*** Information provided ***

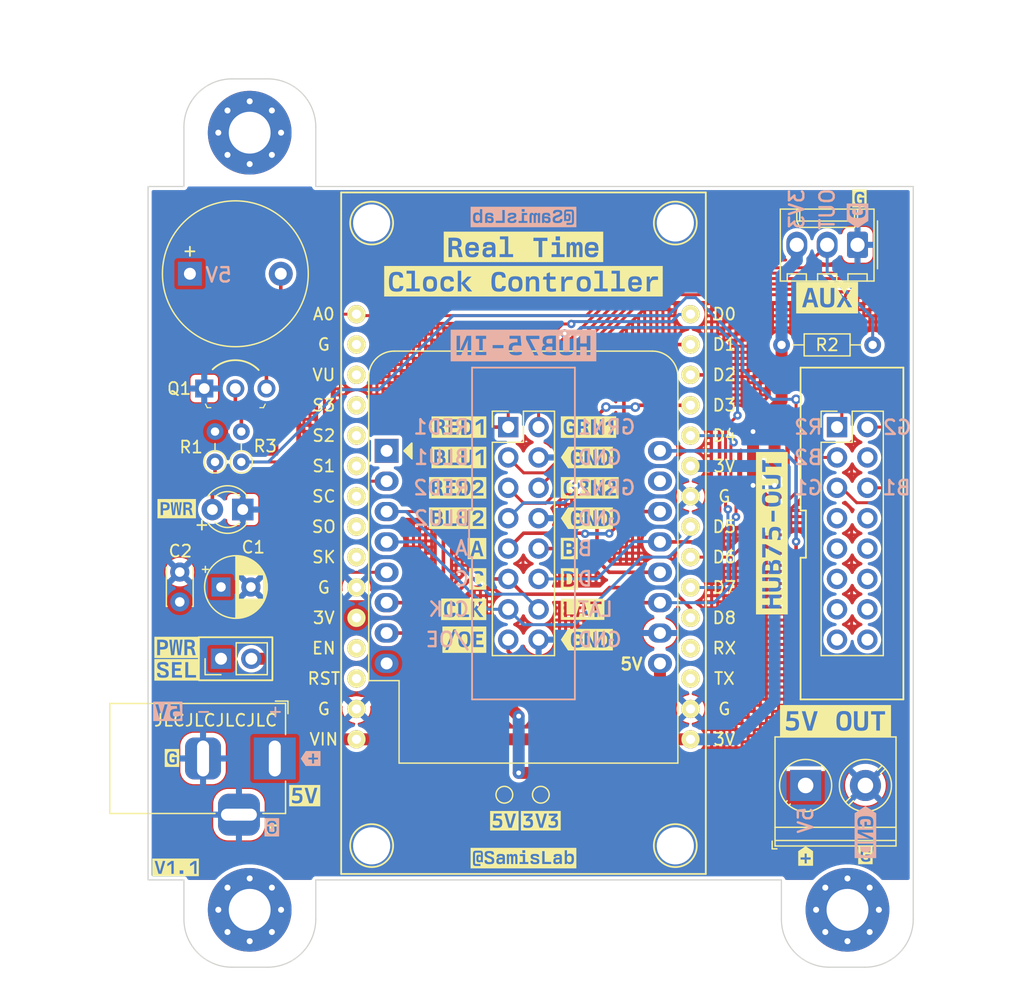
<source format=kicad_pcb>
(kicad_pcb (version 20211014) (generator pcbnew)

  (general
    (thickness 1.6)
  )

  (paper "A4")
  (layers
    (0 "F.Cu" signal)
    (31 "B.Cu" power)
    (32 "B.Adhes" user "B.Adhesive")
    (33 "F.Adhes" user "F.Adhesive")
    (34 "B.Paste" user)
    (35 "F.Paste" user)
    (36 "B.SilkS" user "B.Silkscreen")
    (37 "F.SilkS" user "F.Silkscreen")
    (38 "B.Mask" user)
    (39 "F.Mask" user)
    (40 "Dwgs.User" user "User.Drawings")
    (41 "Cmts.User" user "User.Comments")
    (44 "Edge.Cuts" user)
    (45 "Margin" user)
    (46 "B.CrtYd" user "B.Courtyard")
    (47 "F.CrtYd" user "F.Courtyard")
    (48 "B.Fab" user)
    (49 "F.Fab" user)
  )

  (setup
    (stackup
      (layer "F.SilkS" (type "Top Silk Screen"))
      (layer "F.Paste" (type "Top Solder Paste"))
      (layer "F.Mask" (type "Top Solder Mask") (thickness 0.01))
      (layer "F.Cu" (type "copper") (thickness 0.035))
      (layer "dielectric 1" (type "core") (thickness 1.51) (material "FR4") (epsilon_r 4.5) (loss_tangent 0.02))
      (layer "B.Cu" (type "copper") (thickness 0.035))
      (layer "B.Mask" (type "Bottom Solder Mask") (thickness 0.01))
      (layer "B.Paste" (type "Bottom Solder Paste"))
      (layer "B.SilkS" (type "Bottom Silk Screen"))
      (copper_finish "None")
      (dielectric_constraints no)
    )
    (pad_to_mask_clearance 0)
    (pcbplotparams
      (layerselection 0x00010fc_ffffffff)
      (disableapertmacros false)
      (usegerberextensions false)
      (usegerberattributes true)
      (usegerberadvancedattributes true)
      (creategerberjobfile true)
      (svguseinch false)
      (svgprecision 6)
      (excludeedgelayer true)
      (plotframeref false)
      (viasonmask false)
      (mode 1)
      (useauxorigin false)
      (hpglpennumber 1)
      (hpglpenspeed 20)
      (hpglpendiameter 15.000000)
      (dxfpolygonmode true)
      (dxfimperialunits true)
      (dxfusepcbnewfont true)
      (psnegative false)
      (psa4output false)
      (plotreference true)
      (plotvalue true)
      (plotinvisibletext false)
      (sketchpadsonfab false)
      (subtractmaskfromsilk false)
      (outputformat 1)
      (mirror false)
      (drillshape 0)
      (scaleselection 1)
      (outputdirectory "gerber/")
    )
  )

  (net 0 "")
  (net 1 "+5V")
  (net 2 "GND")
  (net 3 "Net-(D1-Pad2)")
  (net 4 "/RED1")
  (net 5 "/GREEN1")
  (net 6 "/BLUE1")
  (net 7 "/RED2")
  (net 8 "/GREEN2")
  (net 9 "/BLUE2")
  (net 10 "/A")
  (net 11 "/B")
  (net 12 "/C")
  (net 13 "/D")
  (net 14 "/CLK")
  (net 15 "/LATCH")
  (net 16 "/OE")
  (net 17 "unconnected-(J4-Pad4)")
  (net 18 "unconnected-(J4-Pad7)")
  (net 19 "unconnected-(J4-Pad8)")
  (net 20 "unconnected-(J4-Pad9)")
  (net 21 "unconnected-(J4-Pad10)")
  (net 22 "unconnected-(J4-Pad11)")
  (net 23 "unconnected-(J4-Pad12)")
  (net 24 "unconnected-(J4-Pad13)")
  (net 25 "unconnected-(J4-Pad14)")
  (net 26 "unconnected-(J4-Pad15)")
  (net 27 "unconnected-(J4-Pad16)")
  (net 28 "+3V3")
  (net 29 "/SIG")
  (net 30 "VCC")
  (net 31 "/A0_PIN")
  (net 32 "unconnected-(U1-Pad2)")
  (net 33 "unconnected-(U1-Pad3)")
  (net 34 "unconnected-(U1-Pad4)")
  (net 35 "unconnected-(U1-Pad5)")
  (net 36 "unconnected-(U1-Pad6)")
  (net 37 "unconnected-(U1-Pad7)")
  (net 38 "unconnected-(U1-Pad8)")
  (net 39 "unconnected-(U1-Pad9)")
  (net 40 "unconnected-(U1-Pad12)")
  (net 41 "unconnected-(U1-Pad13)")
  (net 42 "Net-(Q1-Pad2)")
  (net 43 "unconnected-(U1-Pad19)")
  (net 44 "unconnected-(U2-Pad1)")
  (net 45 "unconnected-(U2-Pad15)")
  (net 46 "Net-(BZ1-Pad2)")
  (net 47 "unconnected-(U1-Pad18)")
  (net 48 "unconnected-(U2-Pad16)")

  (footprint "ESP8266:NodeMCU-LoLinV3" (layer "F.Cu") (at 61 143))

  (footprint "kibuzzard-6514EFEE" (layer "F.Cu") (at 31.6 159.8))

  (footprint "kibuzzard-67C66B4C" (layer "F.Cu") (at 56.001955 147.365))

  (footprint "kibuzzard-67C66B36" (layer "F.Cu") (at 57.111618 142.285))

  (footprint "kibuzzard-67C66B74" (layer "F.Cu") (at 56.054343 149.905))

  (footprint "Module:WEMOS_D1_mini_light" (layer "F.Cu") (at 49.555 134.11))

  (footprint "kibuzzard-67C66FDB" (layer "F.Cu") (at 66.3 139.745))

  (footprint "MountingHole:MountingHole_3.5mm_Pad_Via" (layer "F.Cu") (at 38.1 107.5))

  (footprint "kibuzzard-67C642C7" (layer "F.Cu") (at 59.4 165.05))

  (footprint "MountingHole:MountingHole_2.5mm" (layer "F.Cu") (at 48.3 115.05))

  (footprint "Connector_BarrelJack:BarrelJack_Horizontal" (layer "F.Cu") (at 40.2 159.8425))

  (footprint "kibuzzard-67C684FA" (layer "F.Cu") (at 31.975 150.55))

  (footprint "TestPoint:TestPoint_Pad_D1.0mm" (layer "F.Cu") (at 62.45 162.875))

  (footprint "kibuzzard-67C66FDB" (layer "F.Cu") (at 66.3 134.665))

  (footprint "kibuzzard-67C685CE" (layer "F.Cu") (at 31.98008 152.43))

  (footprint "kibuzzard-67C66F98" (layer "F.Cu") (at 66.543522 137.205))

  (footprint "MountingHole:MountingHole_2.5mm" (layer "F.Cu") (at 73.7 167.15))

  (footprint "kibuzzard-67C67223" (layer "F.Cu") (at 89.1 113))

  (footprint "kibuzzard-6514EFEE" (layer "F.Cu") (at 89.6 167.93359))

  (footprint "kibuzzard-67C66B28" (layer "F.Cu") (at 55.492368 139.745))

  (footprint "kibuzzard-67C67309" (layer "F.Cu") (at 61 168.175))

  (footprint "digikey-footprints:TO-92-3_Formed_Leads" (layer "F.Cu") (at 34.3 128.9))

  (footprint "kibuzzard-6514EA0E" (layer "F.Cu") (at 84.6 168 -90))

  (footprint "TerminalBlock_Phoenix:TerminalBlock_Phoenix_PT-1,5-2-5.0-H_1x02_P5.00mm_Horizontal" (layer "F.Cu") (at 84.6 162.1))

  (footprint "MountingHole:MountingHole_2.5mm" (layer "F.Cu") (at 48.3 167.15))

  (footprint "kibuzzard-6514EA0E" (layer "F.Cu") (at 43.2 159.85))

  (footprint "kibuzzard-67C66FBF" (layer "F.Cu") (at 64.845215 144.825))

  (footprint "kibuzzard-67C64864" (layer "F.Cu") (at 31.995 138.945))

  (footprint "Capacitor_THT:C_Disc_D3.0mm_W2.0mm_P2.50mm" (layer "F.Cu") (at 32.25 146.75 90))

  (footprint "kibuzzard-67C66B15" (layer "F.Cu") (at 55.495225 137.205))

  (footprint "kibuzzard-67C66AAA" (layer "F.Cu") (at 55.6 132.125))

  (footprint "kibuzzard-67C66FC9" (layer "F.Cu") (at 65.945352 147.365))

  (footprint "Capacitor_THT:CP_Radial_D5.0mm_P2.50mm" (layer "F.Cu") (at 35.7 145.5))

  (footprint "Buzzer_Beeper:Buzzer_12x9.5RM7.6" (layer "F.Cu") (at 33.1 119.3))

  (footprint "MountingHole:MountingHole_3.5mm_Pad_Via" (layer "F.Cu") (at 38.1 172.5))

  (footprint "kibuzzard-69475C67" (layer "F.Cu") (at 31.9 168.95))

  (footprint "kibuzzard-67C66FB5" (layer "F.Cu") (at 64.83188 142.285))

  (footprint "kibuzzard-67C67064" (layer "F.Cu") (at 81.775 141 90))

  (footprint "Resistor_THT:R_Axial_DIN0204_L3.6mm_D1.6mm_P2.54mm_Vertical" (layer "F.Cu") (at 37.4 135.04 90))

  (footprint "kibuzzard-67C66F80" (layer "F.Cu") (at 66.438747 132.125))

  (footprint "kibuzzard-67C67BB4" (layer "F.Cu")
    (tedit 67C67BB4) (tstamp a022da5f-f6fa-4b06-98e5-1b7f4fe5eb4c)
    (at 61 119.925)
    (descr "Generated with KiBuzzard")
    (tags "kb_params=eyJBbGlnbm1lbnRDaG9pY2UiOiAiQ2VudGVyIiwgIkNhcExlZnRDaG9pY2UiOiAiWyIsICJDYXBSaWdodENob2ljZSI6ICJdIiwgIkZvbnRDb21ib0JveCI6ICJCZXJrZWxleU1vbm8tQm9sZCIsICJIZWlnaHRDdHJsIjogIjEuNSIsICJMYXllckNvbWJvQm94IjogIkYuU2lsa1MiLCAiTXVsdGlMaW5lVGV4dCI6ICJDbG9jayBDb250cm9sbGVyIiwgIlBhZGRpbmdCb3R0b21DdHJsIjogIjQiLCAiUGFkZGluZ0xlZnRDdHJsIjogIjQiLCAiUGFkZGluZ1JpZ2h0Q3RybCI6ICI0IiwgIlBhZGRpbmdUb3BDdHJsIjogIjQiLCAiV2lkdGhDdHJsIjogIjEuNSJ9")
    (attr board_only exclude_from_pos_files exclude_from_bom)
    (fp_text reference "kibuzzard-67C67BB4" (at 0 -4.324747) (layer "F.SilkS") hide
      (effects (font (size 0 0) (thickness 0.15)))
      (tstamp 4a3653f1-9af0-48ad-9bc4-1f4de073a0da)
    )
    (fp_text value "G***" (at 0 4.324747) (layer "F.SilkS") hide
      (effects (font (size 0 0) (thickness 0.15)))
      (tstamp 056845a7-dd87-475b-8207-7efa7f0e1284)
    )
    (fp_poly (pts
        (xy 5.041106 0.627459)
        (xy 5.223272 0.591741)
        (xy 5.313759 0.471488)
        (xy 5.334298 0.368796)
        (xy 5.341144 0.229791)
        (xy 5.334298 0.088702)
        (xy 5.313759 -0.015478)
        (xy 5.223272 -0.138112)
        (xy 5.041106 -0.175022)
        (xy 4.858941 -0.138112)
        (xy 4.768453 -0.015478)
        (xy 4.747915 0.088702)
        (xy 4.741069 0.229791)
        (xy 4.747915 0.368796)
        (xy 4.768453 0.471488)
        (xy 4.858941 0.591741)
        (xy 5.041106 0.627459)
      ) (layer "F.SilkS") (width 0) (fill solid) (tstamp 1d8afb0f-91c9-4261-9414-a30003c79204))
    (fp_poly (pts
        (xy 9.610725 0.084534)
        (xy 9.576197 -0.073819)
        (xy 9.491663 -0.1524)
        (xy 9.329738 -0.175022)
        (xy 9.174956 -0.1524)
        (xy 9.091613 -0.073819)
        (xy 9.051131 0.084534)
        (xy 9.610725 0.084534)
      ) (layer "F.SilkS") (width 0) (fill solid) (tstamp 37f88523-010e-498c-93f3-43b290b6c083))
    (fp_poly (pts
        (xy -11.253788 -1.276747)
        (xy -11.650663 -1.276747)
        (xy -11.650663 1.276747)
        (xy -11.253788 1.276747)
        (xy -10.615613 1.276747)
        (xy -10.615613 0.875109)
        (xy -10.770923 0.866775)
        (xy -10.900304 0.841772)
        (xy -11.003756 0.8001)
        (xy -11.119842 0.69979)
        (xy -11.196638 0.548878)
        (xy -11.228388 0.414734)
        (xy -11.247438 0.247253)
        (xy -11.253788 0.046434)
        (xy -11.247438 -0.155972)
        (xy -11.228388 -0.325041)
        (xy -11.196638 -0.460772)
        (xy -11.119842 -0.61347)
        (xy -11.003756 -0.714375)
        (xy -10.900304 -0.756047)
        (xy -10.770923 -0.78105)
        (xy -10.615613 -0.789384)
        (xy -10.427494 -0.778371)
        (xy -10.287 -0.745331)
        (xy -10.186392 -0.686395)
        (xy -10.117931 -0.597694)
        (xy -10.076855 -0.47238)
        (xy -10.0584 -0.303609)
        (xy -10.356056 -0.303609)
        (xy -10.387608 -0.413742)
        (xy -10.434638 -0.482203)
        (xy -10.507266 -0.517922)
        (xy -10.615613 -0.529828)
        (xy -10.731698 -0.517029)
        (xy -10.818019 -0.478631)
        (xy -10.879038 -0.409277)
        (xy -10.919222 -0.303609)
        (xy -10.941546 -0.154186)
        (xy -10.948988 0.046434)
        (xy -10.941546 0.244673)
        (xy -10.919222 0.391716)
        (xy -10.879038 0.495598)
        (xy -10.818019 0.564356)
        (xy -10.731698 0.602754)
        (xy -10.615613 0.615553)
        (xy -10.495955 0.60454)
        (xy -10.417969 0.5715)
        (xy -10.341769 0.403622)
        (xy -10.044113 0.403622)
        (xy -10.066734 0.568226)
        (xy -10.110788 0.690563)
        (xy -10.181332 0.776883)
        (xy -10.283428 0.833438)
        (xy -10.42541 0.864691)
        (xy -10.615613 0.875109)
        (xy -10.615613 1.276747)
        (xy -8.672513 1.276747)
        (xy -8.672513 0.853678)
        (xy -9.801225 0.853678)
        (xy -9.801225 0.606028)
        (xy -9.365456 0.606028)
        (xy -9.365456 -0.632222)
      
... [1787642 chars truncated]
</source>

*** End of Information provided ***

*Instructions for the task:* Print again the lines of the entries above that fall between the line holding "(hpglpennumber 1)" and the line holding "(plotreference true)", inclusive, exactly as they stand.

*Expected answer:*
      (hpglpennumber 1)
      (hpglpenspeed 20)
      (hpglpendiameter 15.000000)
      (dxfpolygonmode true)
      (dxfimperialunits true)
      (dxfusepcbnewfont true)
      (psnegative false)
      (psa4output false)
      (plotreference true)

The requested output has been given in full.